Charly Bliss – Feed from Supermoon (Barsuk Records)
An infectious five-song EP of completed songs recorded during the sessions of 2019’s ‘Young Enough’. Eva and Sam Hendricks led Charly Bliss have the indie power pop done to a science on this roughly 15 minute EP. The first track from the EP, ‘Feed’ demonstrates the infectious and youthful earnest quality of Charly Bliss. While not trying to hide from the darkness that surrounds the world, the eager happy chorus demonstrates that it is possible to keep one’s chin up in a world full of reasons to be bitter, jaded and well… unhappy. When Eva sings, “I would feed the whole world, I would feed the world, if I could,” you believe her.
Personality Cult – Nothing to Do with It from New Arrows (Dirtnap Records)

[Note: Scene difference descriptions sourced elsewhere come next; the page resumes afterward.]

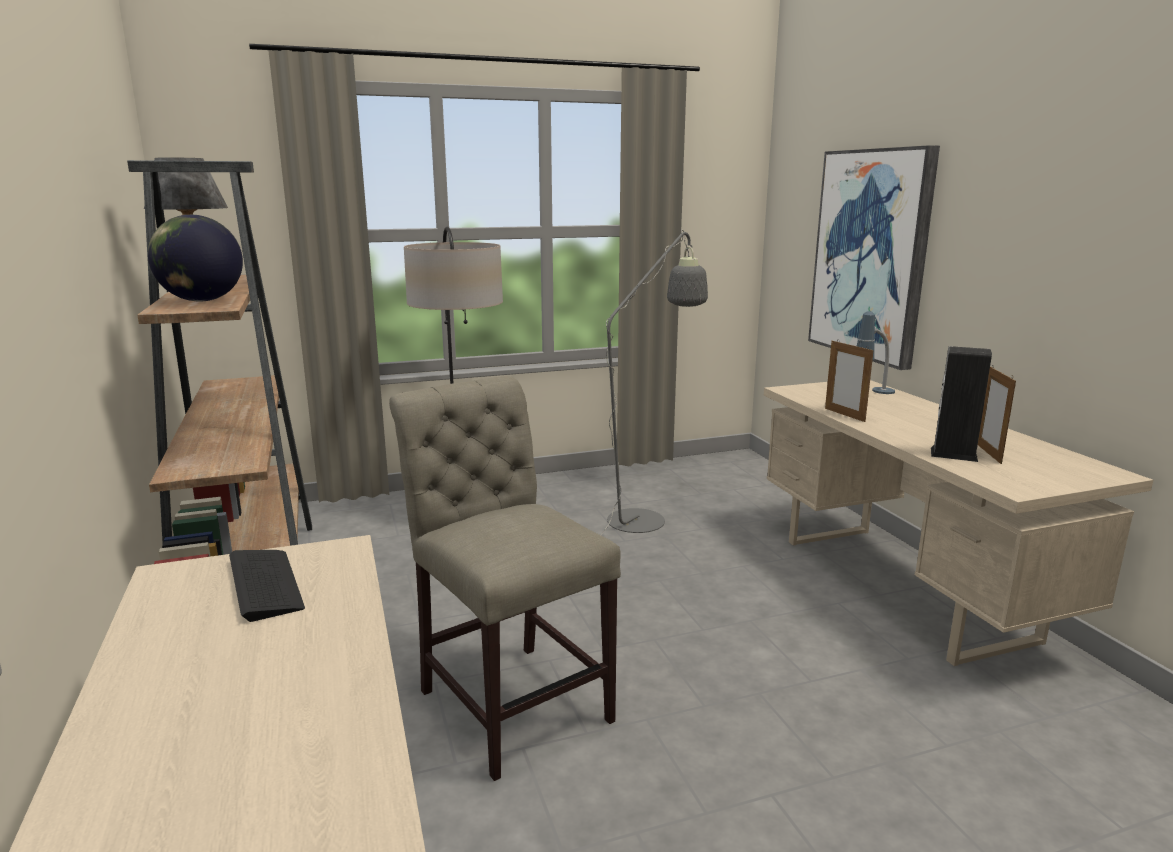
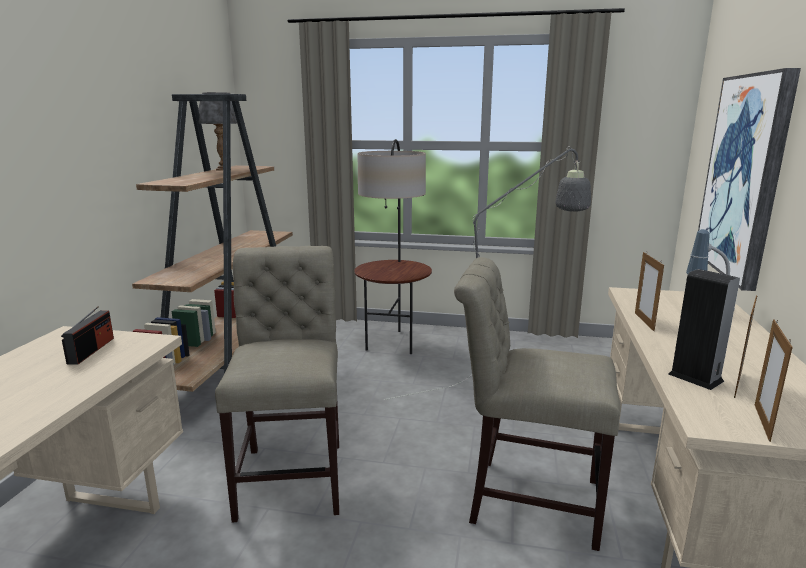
camera: 30 degrees right, 0 degrees up
globe [148,215,243,302] -> none
keyboard [229,550,305,622] -> radio [61,306,114,365]
none -> beige chair [454,257,621,551]
none -> picture frame [755,320,793,442]

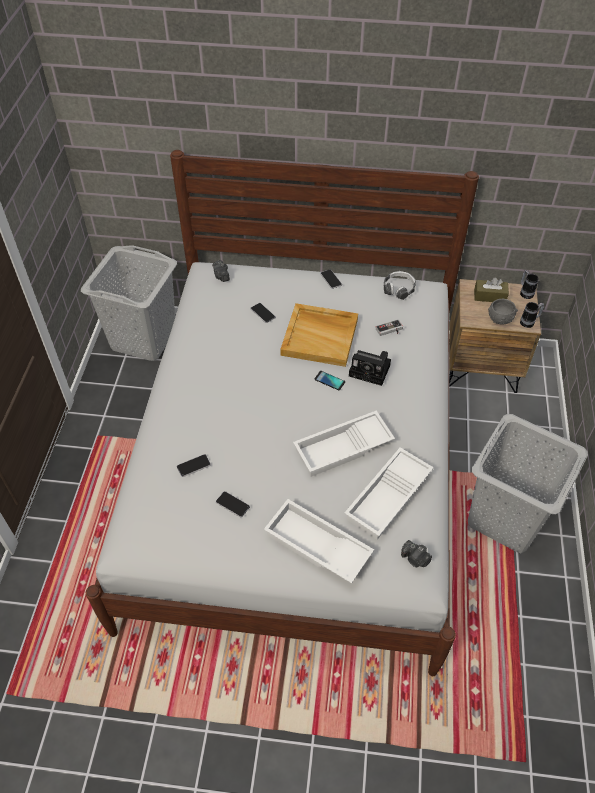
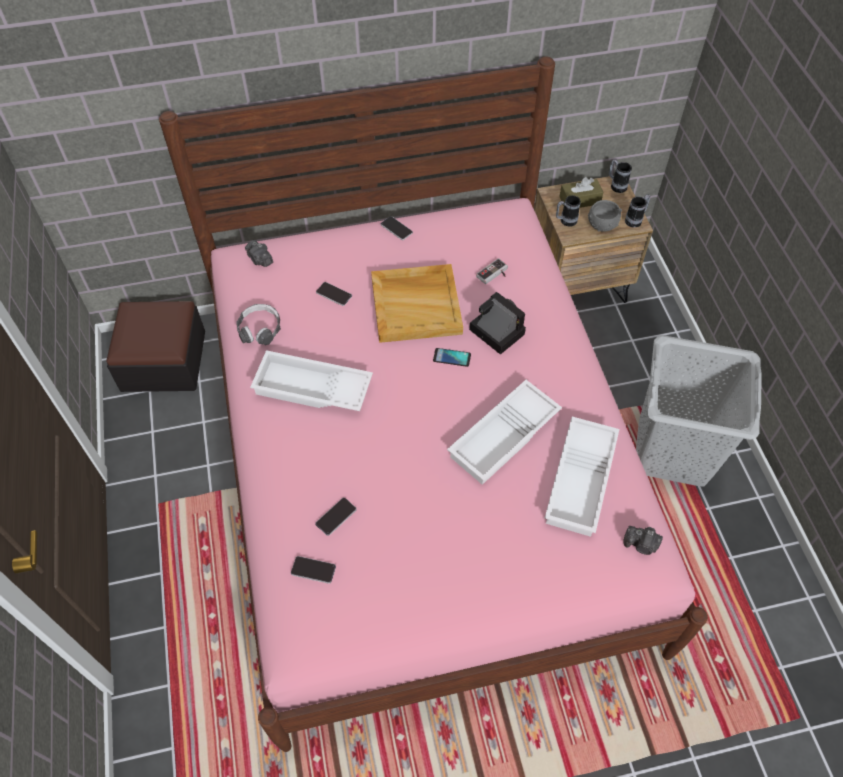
camera: 20 degrees left, 5 degrees up
grey laundry basket [81,245,177,361] -> ottoman [106,301,205,392]
white bed [86,150,479,676] -> pink bed [159,56,708,752]
phone [216,491,250,517] -> phone moved to [291,556,336,584]
white tray [264,499,374,584] -> white tray moved to [250,350,373,411]
camera [349,350,391,386] -> camera turned 135 degrees counterclockwise [469,292,526,355]
headphones [384,271,416,300] -> headphones moved to [237,304,281,345]
none -> mug [556,195,581,227]

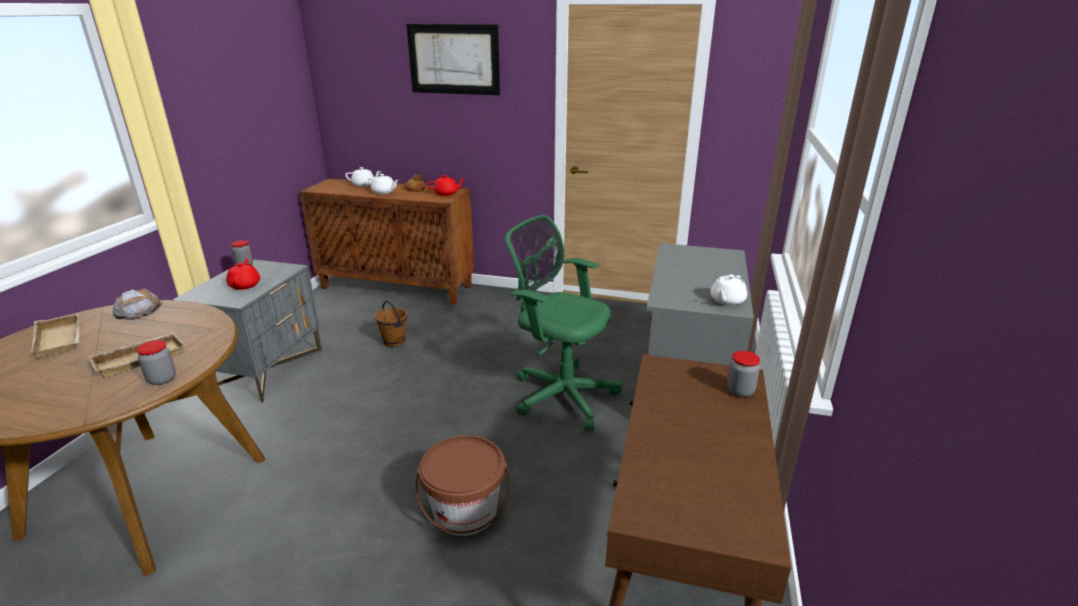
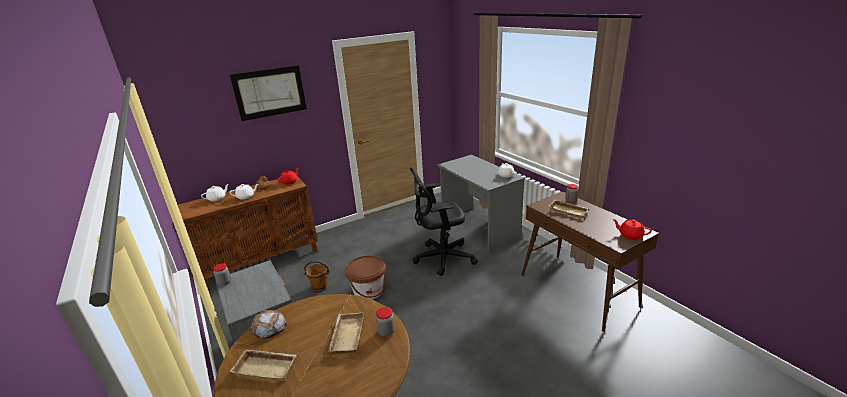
camera: 45 degrees left, 0 degrees up
red teapot [226,258,260,290] -> red teapot moved to [612,219,652,240]
brown bucket [416,435,509,536] -> brown bucket moved to [345,255,388,300]
green office chair [505,215,623,431] -> black office chair [410,167,478,276]
none -> beige tray [549,200,589,219]

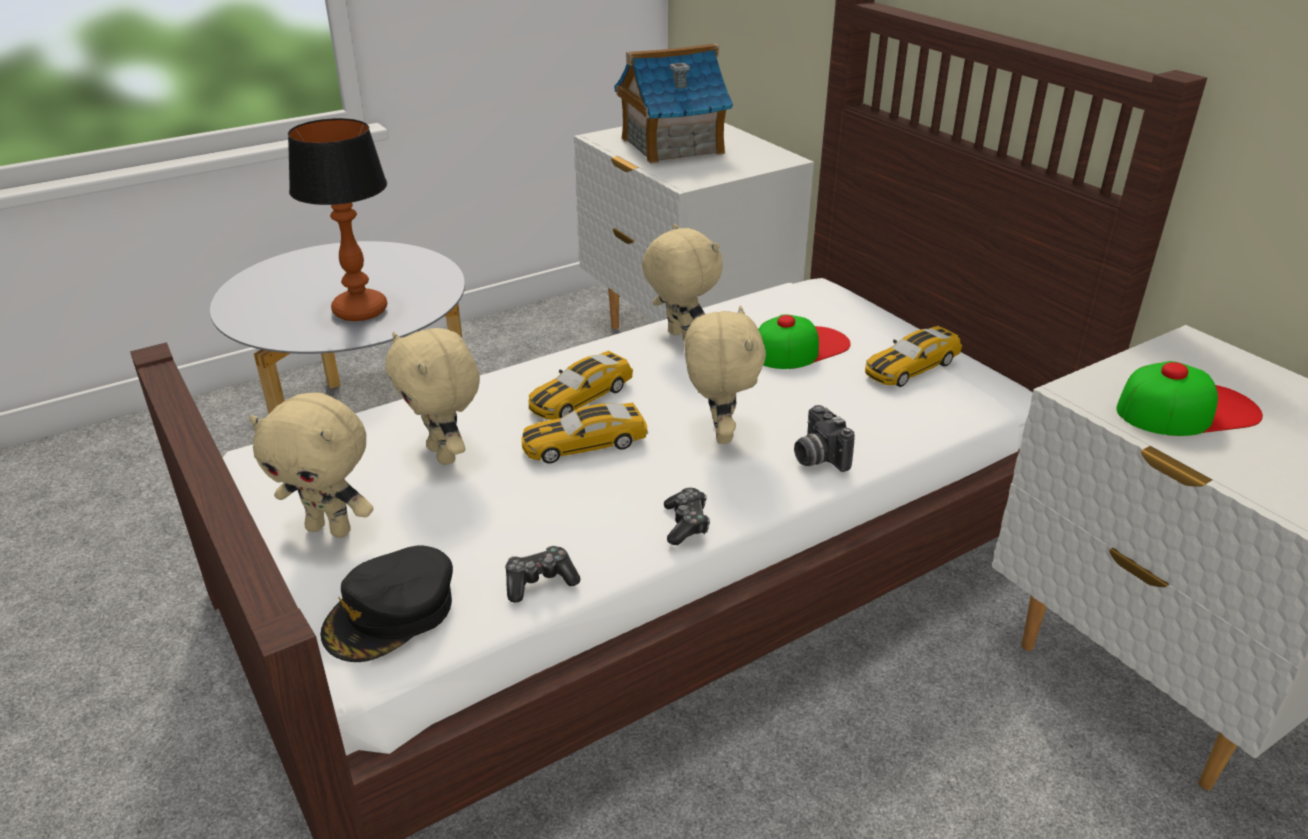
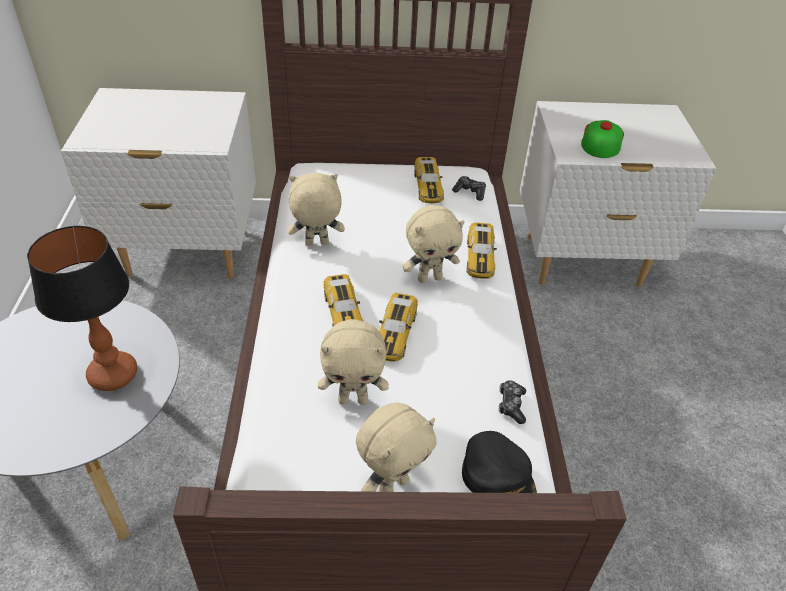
camera: 60 degrees left, 10 degrees up
toy house [614,43,733,164] -> none
game controller [664,488,710,545] -> game controller moved to [452,176,486,201]
beige plush toy [684,305,766,444] -> beige plush toy turned 135 degrees clockwise [402,205,465,283]
cap [758,314,851,369] -> none
camera [794,405,855,472] -> toy car [466,222,497,279]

North Carolina’s Personality Cult captures punky pop at its finest. Led by veteran musician Ben Carr (Last Year’s Men, Paint Fumes and Natural Causes), Personality Cult has morphed from a Carr-solo project (where he played almost everything) to a full band with this record. This is a high-energy minimalist punk pop record that does not get in the way of the hooks.
Bryan Ferry – A Really Good Time from Live at The Royal Albert Hall, 1974 (Dene Jesmond Enterprises LTD / BMG Rights Management)
Bryan Ferry had released a few solo albums when he appeared on state at London’s Royal Albert Hall in the winter of 1974. In his solo work, Ferry had found him moving away from the boastful, artistic glitter-rock of Roxy Music into a series of albums and songs that revealed his inner musical archivist. Revisiting songs from the 1930s to the 1960s, Ferry kept his strutting front-man persona while appreciating the complexity of popular music throughout time. This song – and for that matter the entire live album – showed to both the casual and discerning listener that he could not only recreate these songs in the studio but could energetically release them live on the stage as well.
One that got away from us… yeah we know it was not released in February but this song has to be heard!
Scooter James – We Bend from We Bend b/w Dear Friends (Snappy Little Numbers)
Although the single came out a few months ago, ‘We Bend’ is a fantastic illustration of what a songwriter can do with simple, direct yet clever inescapable melody whether they result from guitar lines or vocals or other instrumentation. The hypnotic ‘We Bend’ is everything a great single should be: catchy as hell, mesmerizing and creates an unavoidable call for the listener to sing along at the top of their lungs. Perfect.